PROBLEMS TO SOLVE:
1 - In the forum thread, rewrite the paragraph starting "or is it Steffen?" as a short list that keeps its main facts.
2 - Collect every line of the records that contains the string "Violin". Case counts.
-- start of SELECTED EXTRACT --
# Hi from Paris!



## Markus S (Nov 16, 2007)

Hello everybody,

I have been here for a while, but didn't take the time to introduce myself yet!

I'm a composer from Paris, working mainly on game titles and I think this is a great place to meet fellow composers and help each other out!

So let me thank you for the generous contributions already made to this forum (especially by the K2 scripting avant garde  )!

I invite you to visit my website and take a listen to my music :

www.markus-schmidt-music.com

Best regards,
Markus.


----------



## Hannes_F (Nov 16, 2007)

Hi Markus,

I had an older version of the flash player, now everything is working fine.

Very impressive music and site! You really have a grasp on sounding big.

Hannes


----------



## Markus S (Nov 16, 2007)

Hi Hannes,

thank you for listening! Glad you liked what you heard (I should write somewhere that this player is required)!

Best,
Markus.


----------



## JohnG (Nov 16, 2007)

Just heard "Combat." It is just superb -- energetic and plenty of gravitas. Felicitations!


----------



## Stevie (Nov 16, 2007)

hi markus!

hey your name doesnt sound very french 
you must be the french department of dynamedion, right?

greets

stevie


----------



## Markus S (Nov 16, 2007)

JohnG @ Fri Nov 16 said:


> Just heard "Combat." It is just superb -- energetic and plenty of gravitas. Felicitations!



Hi John,

thank you for listening! Glad you liked it!

Best,
Markus.

PS : Beautiful website you got there! And great music -- very huge and epic sounding!


----------



## Markus S (Nov 16, 2007)

Stevie @ Fri Nov 16 said:


> hi markus!
> 
> hey your name doesnt sound very french
> you must be the french department of dynamedion, right?
> ...



Hey Stevie,

or is it Steffen?  Jep, you are right there! I am actually "half german / half french", and have been living in France for about 10 years, but was raised up in Germany. Like written on the site I have the pleasure to represent Dynamedion here! 

Best,
Markus.


----------



## Stevie (Nov 16, 2007)

salut markus!

stevie is my nick name, my real one is stephan, close enough hehe.
i also lived 10 years in france 
but i moved back to germany.
cool, i applied several times to dynamedion, but as it seems you have plenty guys already.


greets to paris,

stevie


----------



## Markus S (Nov 16, 2007)

Stevie @ Fri Nov 16 said:


> salut markus!
> 
> stevie is my nick name, my real one is stephan, close enough hehe.
> i also lived 10 years in france
> ...



Salut Stephane,

that's funny! Where did you live? Why did you go back? I certainly will not go back any soon, as I am married.. *to the main reason why I came in the first place*.. :D

Best,
Markus.


----------



## Peter Emanuel Roos (Nov 16, 2007)

Bienvenue Markus!

You already know this IS a great place to discuss our passions and related money problems 

BTW: my son is living and studying in Paris this year, at the Sciences Po university (double masters program, next year in London). He has a room at the Boulevard des Invalides (not a bad departement!).
-- end of SELECTED EXTRACT --
-- start of PROVIDED DATA --
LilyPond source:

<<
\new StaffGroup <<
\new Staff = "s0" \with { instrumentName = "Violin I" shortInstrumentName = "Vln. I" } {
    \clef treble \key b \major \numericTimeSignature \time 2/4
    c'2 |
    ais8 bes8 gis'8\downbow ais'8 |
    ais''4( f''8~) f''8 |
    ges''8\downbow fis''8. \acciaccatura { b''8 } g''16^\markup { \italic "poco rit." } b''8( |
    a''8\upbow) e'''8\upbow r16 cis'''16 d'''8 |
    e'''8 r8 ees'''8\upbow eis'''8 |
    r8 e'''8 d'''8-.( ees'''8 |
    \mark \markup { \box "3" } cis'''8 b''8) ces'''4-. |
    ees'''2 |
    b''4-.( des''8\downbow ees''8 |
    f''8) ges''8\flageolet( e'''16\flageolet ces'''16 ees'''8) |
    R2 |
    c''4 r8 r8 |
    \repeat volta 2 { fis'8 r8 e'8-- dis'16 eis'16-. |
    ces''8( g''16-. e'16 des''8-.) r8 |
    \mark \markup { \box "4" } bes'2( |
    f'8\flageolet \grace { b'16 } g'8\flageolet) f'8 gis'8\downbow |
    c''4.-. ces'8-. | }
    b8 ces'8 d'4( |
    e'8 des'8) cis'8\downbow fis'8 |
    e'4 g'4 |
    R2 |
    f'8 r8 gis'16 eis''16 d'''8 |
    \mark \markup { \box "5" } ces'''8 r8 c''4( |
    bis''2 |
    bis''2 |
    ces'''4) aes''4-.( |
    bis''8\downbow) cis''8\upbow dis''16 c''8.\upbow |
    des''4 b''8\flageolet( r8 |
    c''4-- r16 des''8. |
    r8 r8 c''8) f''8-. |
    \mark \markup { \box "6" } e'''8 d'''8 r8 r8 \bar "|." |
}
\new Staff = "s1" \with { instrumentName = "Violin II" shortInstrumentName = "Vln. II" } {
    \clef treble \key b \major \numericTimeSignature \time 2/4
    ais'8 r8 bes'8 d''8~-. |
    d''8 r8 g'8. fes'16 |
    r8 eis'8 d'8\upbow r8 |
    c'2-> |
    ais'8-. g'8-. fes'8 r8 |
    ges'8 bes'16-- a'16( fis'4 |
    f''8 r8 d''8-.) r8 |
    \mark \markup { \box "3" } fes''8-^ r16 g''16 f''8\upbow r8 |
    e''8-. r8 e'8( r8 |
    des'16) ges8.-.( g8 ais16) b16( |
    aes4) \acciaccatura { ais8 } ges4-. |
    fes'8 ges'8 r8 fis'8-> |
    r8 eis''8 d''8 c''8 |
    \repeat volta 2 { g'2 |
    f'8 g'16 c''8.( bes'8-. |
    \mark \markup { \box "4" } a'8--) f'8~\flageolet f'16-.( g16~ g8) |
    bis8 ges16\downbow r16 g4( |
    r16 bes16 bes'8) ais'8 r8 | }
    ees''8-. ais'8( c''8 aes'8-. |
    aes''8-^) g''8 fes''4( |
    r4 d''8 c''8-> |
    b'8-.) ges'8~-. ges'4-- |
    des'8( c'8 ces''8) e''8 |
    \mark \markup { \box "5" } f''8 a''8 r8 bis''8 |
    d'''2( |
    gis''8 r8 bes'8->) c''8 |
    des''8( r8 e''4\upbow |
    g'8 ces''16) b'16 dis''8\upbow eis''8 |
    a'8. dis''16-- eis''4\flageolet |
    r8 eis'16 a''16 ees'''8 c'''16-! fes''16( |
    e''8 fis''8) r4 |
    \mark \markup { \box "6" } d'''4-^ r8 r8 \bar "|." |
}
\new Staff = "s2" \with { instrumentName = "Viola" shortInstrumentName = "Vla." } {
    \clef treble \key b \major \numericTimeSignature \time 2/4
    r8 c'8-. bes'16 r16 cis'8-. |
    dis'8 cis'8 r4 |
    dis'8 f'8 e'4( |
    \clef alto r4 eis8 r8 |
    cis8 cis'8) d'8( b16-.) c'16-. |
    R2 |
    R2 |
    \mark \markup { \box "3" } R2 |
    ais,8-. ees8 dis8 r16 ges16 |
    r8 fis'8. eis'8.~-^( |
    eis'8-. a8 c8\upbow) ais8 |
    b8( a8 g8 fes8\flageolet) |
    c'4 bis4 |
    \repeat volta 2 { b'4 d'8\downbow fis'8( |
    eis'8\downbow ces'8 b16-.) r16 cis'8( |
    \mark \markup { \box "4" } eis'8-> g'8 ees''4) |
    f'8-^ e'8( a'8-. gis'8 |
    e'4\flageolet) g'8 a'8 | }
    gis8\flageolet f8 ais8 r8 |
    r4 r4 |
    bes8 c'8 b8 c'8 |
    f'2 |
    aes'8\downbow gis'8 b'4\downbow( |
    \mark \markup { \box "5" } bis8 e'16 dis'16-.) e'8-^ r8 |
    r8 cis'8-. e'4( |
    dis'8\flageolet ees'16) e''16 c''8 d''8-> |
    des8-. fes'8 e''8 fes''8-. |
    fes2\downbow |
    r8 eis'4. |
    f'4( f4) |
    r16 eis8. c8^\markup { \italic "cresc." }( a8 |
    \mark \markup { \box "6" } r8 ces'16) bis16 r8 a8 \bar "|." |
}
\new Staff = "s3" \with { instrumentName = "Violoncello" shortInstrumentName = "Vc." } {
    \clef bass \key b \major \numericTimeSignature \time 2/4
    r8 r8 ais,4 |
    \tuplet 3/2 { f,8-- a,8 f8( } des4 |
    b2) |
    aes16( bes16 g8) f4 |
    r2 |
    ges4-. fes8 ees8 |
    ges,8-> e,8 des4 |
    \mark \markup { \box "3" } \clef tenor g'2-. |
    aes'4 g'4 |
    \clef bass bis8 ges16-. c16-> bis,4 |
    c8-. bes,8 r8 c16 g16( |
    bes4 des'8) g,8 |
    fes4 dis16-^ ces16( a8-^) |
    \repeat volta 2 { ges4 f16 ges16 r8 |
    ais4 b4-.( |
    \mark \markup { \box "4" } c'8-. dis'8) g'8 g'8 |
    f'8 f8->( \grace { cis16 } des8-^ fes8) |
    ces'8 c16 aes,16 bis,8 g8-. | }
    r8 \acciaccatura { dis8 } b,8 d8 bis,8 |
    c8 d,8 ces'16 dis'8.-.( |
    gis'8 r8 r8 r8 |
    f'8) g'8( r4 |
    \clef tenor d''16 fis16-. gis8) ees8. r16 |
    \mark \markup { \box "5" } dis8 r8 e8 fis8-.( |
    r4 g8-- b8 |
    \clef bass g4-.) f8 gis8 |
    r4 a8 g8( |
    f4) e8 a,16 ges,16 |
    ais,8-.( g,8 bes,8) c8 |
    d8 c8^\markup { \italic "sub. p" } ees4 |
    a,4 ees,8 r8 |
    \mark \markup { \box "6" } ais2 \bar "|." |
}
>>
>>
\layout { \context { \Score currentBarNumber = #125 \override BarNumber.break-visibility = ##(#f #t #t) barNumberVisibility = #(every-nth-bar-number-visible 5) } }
-- end of PROVIDED DATA --
OUTPUTS BY TASK:
1 -
- Markus asks whether Stevie's name is really Steffen.
- He confirms Stevie's guess is right.
- He is half German and half French.
- He grew up in Germany but has lived in France for about 10 years.
- As his site says, he represents Dynamedion on the forum.

2 -
\new Staff = "s0" \with { instrumentName = "Violin I" shortInstrumentName = "Vln. I" } {
\new Staff = "s1" \with { instrumentName = "Violin II" shortInstrumentName = "Vln. II" } {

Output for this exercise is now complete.